1Pour parler de l’apprentissage de la lecture et des difficultés spécifiques à cet apprentissage, il faut savoir ce qui est spécifique à l’acte de lire. La compréhension d’un texte, finalité de la lecture, dépend à la fois du niveau de compréhension orale et de la maîtrise de mécanismes spécifiques à la lecture. Pour imaginer ce que sont ces mécanismes, on peut prendre l’exemple de la musique. Il ne vient à l’idée de personne de dire que celui qui s’avère incapable de "lire" une partition a des difficultés de compréhension de la musique ; il est évident que ce qui lui fait défaut c’est la maîtrise des mécanismes qui permettent au musicien expert d’associer automatiquement dans sa tête une petite suite de notes écrites à un bout de mélodie. Il en va de même pour la lecture : un enfant intelligent ne peut comprendre un texte écrit que s’il a automatisé les mécanismes qui permettent d’identifier les mots écrits. Il est difficile d’admettre qu’une activité aussi subtile que la lecture fasse d’abord appel à des automatismes. C’est pourtant le cas, et ce sont justement ces automatismes qui ne se mettent pas bien en place chez les dyslexiques (Stanovich, 2000 ; Snowling, 2000 et 2001).
1 – Introduction
1.1 – Les compétences spécifiques à la lecture
2On lit pour comprendre, personne n’en disconvient. Cependant, les difficultés de lecture ne sont généralement pas dues à des problèmes de compréhension. C’est le cas pour l’enfant qui comprend un texte qu’on lui lit à haute voix mais qui ne comprend pas ce même texte quand il doit le lire tout seul. Cet enfant présente à l’évidence des difficultés qui ne relèvent pas de problèmes de compréhension et qui, de ce fait, apparaissent comme propres à la lecture. Les mécanismes déficitaires dans ce cas, ceux qui sont spécifiques à la lecture, sont les mécanismes d’identification des mots écrits.

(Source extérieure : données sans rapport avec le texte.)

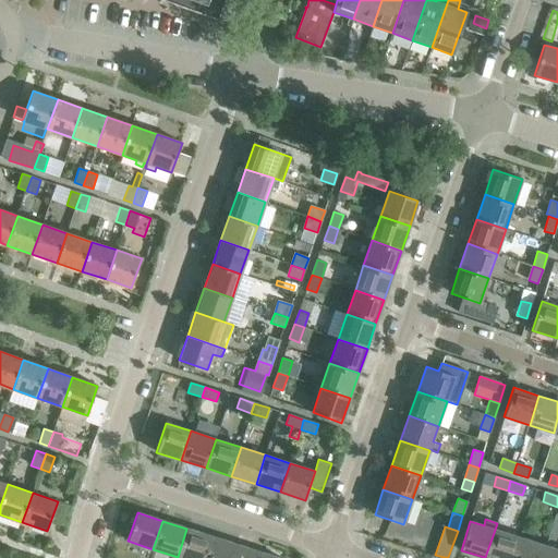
[(178,557),(180,557),(204,557),(211,536),(186,529),(178,557)]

3Certaines recherches indiquent que ce qui différencie les lecteurs compétents des autres, c’est le fait que leurs mécanismes d’identification des mots sont plus rapides et moins dépendants du contexte que ceux des mauvais lecteurs. Contrairement à une idée répandue, les bons lecteurs s’appuient peu sur le contexte pour identifier les mots écrits (cf. Morais, 1994b). Les études princeps de Stanovich (1979) ainsi que de Perfetti (Perfetti, Goldman & Hogaboam, 1979) avaient déjà montré que seuls les lecteurs en difficultés utilisent de façon compensatoire le contexte sémantique pour identifier les mots écrits. Dans des études plus récentes, pour traquer ce qui se passe dans les premières millisecondes du traitement, on présente très rapidement (au-dessous de 100ms) un mot précédé par une amorce. La relation entre mot cible et amorce peut être phonologique, orthographique ou sémantique (« pomme » précédé respectivement par « pome », « pomne » ou par « fruit »). Ces études montrent que les effets d’amorçage phonologique et orthographique augmentent en fonction de l’âge et du niveau d’expertise en lecture alors que diminuent les effets d’amorçage sémantique (Plaut & Booth, 2000 ; Booth, Perfetti & MacWhinney, 1999), ce qui indique que les lecteurs les plus experts ont accès très rapidement aux informations sur la forme orthographique des mots écrits, mais également sur leur forme phonologique, et que cet accès est relativement imperméable aux effets du contexte sémantique [1].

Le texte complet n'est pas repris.